Acts of Faith: Part 1 of The Inquisition Trilogy

Written by Martin Elsant
Review by J. Lynn Else

Portugal, 16th century. Aristides is a seminary student when he first meets Maria Lopes. Maria’s father, Diego, is a wealthy merchant from a New Christian family who soon comes under the Inquisition’s scrutiny. When Diego is arrested, Maria realizes she will need a miracle to save him from the direst of punishments, the auto da fe. But Diego Lopes’s burning at the stake is one of legend. According to witness accounts, while tied to a lit pyre, Lopes vanished before the eyes of thousands. Was he dragged to hell as his accusers believed, or could the ingenuity of a few brave souls make the impossible possible?

The story begins with a hefty dose of matter-of-fact exposition, stunting the book’s early momentum. Thankfully, as chapters progress, well-rounded characters and a budding romance enrich the storyline. The inner workings of the Inquisition and the boiling tension in Portugal at that time are intricately explored. Elsant not only brings to life the Inquisition’s methods but also the chilling reasonings (more aptly described as “excuses”) behind such cruelty. Tensions are high for everyday citizens as rivalries over business and/or land can end with a baseless accusation of practicing Judaism. There are somewhat gruesome medical and scientific experiments (especially if you have a fondness for pigs) that occasionally stretch beyond the realm of belief for the time.
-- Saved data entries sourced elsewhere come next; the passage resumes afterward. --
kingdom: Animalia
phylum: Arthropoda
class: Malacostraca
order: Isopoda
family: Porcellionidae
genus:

Elsant’s introduction mentions how some of the science was only remotely possible at the time Diego’s story takes place; however, these elements factor heavily into the second half of the story.

Elsant’s narrative shines the most during heartfelt moments when Aristides and Maria try to reconcile their faith in the midst of devastating cruelties. A clutch of enjoyable main characters helps balance the narrative’s darker aspects. Overall, a well-researched time period and setting create an emotionally engaging narrative.